LA RECITA DI UN CODARDO CHE MERITA SOLO

L’OBLIO –

E adesso anche il video-testamento. Diciamolo: tutto ciò che è accaduto dopo la morte di Erich Priebke e intorno a quella salma è l’ultimo obbrobrio compiuto dal boia delle Fosse Ardeatine e dai suoi compari, a cominciare da Paolo Giachini. Un «avvocato», Giachini, che nella registrazione del centenario ergastolano e nostalgicamente intitolata Vae victis, Guai ai vinti, presenta il capitano delle SS secondo i più triti canoni del negazionismo come un soldato tedesco di stanza a Roma «con compiti di antiterrorismo e lotta alla guerriglia». L’intero copione è stato preparato con puntiglioso rigore e con la collaborazione del moribondo.

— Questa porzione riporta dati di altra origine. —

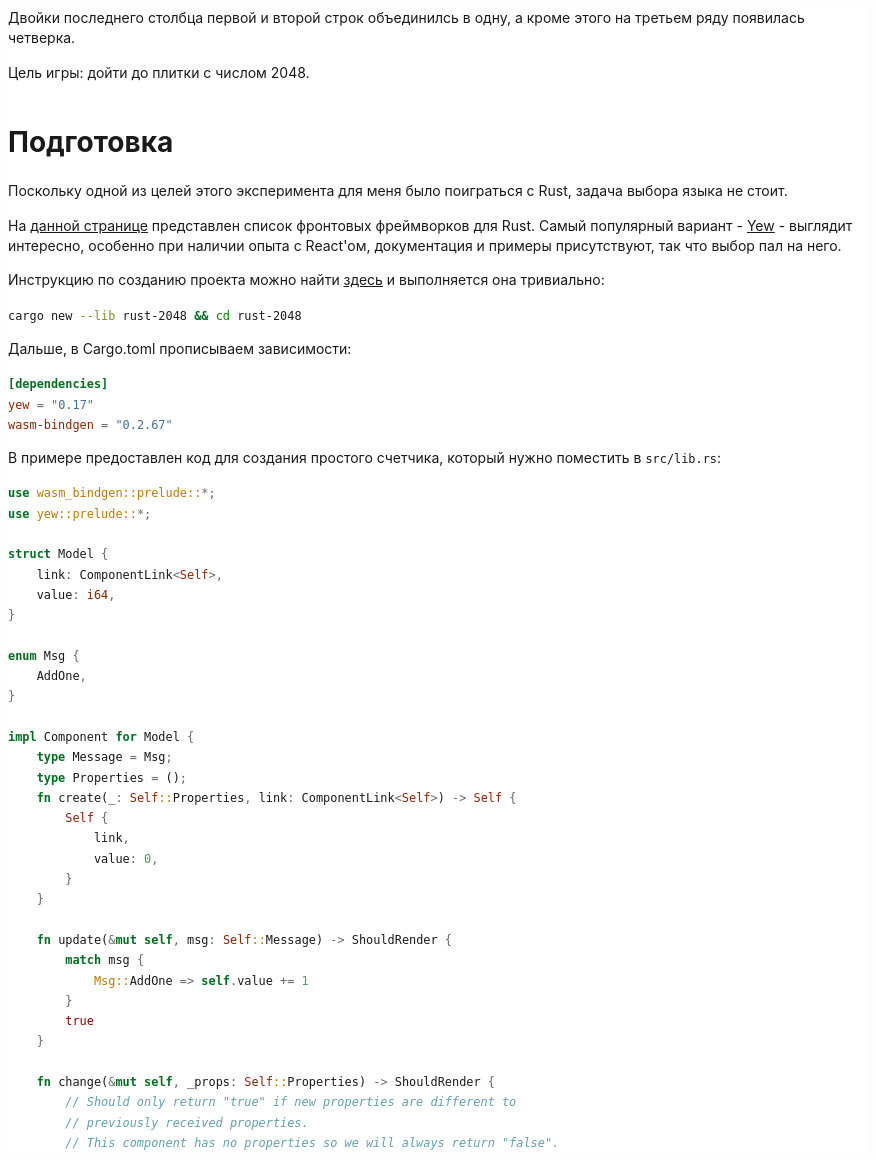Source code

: Двойки последнего столбца первой и второй строк объединилсь в одну, а кроме этого на третьем ряду появилась четверка.

Цель игры: дойти до плитки с числом 2048.

# Подготовка

Поскольку одной из целей этого эксперимента для меня было поиграться с Rust, задача выбора языка не стоит.

На [данной странице](https://awesomeopensource.com/project/flosse/rust-web-framework-comparison) представлен список фронтовых фреймворков для Rust.
Самый популярный вариант - [Yew](https://yew.rs/) - выглядит интересно, особенно при наличии опыта с React'ом, документация и примеры присутствуют,
так что выбор пал на него.

Инструкцию по созданию проекта можно найти [здесь](https://yew.rs/docs/en/getting-started/build-a-sample-app) и выполняется она тривиально:

```bash
cargo new --lib rust-2048 && cd rust-2048
```

Дальше, в Cargo.toml прописываем зависимости:

```toml
[dependencies]
yew = "0.17"
wasm-bindgen = "0.2.67"
```

В примере предоставлен код для создания простого счетчика, который нужно поместить в `src/lib.rs`:

```rust
use wasm_bindgen::prelude::*;
use yew::prelude::*;

struct Model {
    link: ComponentLink<Self>,
    value: i64,
}

enum Msg {
    AddOne,
}

impl Component for Model {
    type Message = Msg;
    type Properties = ();
    fn create(_: Self::Properties, link: ComponentLink<Self>) -> Self {
        Self {
            link,
            value: 0,
        }
    }

    fn update(&mut self, msg: Self::Message) -> ShouldRender {
        match msg {
            Msg::AddOne => self.value += 1
        }
        true
    }

    fn change(&mut self, _props: Self::Properties) -> ShouldRender {
        // Should only return "true" if new properties are different to
        // previously received properties.
        // This component has no properties so we will always return "false".
```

Ogni passaggio della macabra pagliacciata ricorda troppo la «banalità del male» che i grandi processi della Storia ci hanno insegnato. Per questo ho orrore per Priebke e per i suoi compari. Perché hanno fatto vincere ancora una volta l’odio, risvegliandolo. Quel carro funebre preso a calci dalla disperazione della Memoria, quelle braccia alzate nel saluto romano, il pianto dei sopravvissuti chiamati ancora una volta a ricordare, le domande dei nostri figli, dei nostri nipoti. Il sale di nuovo versato sulle ferite di chi, come noi, ha avuto pezzi di famiglia passati per i camini; di chi, come molti, ha avuto un parente o un amico torturato e ucciso perché antifascista; di chi ha ascoltato la sera i racconti su quel prete buono fucilato insieme ai suoi parrocchiani.
Le immagini e le parole del video-testamento sono le immagini e le parole di un vigliacco che accusa della strage delle Fosse Ardeatine i gappisti dell’attentato a via Rasella e i superiori che hanno impartito gli ordini. Non una volta che si sia preso le proprie responsabilità. Dice Giachini che Priebke si sarebbe pentito. Ad ascoltarlo non sembra proprio. E comunque non ci interessa. Il «pentimento» sarebbe servito a lui e alla sua coscienza, non alle persone che non torneranno a noi. Che scompaia nell’oblio.
Guardo il video e sento l’urlo muto di Primo Levi: «Meditate che questo è stato: vi comando queste parole. Scolpitele nel vostro cuore stando in casa andando per via, coricandovi, alzandovi. Ripetetele ai vostri figli. O vi si sfaccia la casa, la malattia vi impedisca, i vostri nati torcano il viso da voi».